◆ Task brief
In the entries below, how many lines contain the word "mysql"? State the number and nothing more.

◆ Supplied material
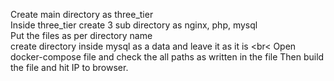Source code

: Create main directory as three_tier <br>
Inside three_tier create 3 sub directory as nginx, php, mysql <br>
Put the files as per directory name <br>
create directory inside mysql as a data and leave it as it is <br<
Open docker-compose file and check the all paths as written in the file
Then build the file and hit IP to browser.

◆ Solution
2